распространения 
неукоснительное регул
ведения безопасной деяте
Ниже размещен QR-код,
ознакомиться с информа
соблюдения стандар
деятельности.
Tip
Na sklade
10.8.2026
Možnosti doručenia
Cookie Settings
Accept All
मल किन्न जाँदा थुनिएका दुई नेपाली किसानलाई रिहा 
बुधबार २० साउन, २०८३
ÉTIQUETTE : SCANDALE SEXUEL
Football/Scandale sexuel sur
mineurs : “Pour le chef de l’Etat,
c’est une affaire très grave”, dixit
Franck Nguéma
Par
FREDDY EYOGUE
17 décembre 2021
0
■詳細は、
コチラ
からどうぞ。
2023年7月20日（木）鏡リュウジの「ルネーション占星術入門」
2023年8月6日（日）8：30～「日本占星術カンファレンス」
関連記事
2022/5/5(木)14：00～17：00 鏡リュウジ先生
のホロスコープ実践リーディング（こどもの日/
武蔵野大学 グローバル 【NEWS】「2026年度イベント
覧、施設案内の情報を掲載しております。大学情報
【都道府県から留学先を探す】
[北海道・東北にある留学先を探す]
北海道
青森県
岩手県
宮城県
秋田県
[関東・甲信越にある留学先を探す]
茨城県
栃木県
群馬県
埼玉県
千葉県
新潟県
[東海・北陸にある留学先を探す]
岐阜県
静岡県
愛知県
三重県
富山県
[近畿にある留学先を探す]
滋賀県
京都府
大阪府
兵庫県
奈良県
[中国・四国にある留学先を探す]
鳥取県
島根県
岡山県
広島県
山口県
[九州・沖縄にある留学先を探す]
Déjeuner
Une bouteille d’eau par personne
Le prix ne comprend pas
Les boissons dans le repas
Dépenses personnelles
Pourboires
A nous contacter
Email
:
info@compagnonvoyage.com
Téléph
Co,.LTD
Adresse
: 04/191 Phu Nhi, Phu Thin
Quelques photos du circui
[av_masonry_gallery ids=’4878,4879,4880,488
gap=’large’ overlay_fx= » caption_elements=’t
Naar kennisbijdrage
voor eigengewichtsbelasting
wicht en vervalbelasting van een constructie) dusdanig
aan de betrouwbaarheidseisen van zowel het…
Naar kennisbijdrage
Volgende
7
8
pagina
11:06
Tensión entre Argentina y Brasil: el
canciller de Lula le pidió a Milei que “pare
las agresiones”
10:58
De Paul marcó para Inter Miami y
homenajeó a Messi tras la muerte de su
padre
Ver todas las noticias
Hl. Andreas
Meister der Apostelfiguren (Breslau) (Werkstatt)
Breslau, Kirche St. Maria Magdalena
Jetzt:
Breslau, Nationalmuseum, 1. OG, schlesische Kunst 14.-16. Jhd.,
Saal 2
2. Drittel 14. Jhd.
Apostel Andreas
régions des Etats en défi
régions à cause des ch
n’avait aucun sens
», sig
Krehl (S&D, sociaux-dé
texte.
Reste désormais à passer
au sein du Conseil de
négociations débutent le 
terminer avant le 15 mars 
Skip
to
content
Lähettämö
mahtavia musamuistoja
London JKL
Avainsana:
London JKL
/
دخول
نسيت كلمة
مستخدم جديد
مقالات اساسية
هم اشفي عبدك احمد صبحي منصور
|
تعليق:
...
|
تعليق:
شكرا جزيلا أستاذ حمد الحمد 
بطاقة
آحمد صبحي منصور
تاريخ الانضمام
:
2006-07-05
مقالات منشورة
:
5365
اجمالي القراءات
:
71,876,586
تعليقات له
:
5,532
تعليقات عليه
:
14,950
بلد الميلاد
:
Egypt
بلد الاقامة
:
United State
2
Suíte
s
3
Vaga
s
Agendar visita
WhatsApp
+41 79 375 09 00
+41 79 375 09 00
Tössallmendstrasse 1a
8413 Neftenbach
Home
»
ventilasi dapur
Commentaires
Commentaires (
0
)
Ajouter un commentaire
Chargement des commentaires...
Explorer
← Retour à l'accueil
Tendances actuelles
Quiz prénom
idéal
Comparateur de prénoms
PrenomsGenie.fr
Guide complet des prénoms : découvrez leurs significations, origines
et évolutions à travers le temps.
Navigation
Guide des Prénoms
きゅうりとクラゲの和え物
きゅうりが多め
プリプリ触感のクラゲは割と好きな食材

※

Your instructions:
Start with the first line. Please copy exactly each line of the listing through the one with "Quelques photos du circui", including it.

Output of the task:
распространения 
неукоснительное регул
ведения безопасной деяте
Ниже размещен QR-код,
ознакомиться с информа
соблюдения стандар
деятельности.
Tip
Na sklade
10.8.2026
Možnosti doručenia
Cookie Settings
Accept All
मल किन्न जाँदा थुनिएका दुई नेपाली किसानलाई रिहा 
बुधबार २० साउन, २०८३
ÉTIQUETTE : SCANDALE SEXUEL
Football/Scandale sexuel sur
mineurs : “Pour le chef de l’Etat,
c’est une affaire très grave”, dixit
Franck Nguéma
Par
FREDDY EYOGUE
17 décembre 2021
0
■詳細は、
コチラ
からどうぞ。
2023年7月20日（木）鏡リュウジの「ルネーション占星術入門」
2023年8月6日（日）8：30～「日本占星術カンファレンス」
関連記事
2022/5/5(木)14：00～17：00 鏡リュウジ先生
のホロスコープ実践リーディング（こどもの日/
武蔵野大学 グローバル 【NEWS】「2026年度イベント
覧、施設案内の情報を掲載しております。大学情報
【都道府県から留学先を探す】
[北海道・東北にある留学先を探す]
北海道
青森県
岩手県
宮城県
秋田県
[関東・甲信越にある留学先を探す]
茨城県
栃木県
群馬県
埼玉県
千葉県
新潟県
[東海・北陸にある留学先を探す]
岐阜県
静岡県
愛知県
三重県
富山県
[近畿にある留学先を探す]
滋賀県
京都府
大阪府
兵庫県
奈良県
[中国・四国にある留学先を探す]
鳥取県
島根県
岡山県
広島県
山口県
[九州・沖縄にある留学先を探す]
Déjeuner
Une bouteille d’eau par personne
Le prix ne comprend pas
Les boissons dans le repas
Dépenses personnelles
Pourboires
A nous contacter
Email
:
info@compagnonvoyage.com
Téléph
Co,.LTD
Adresse
: 04/191 Phu Nhi, Phu Thin
Quelques photos du circui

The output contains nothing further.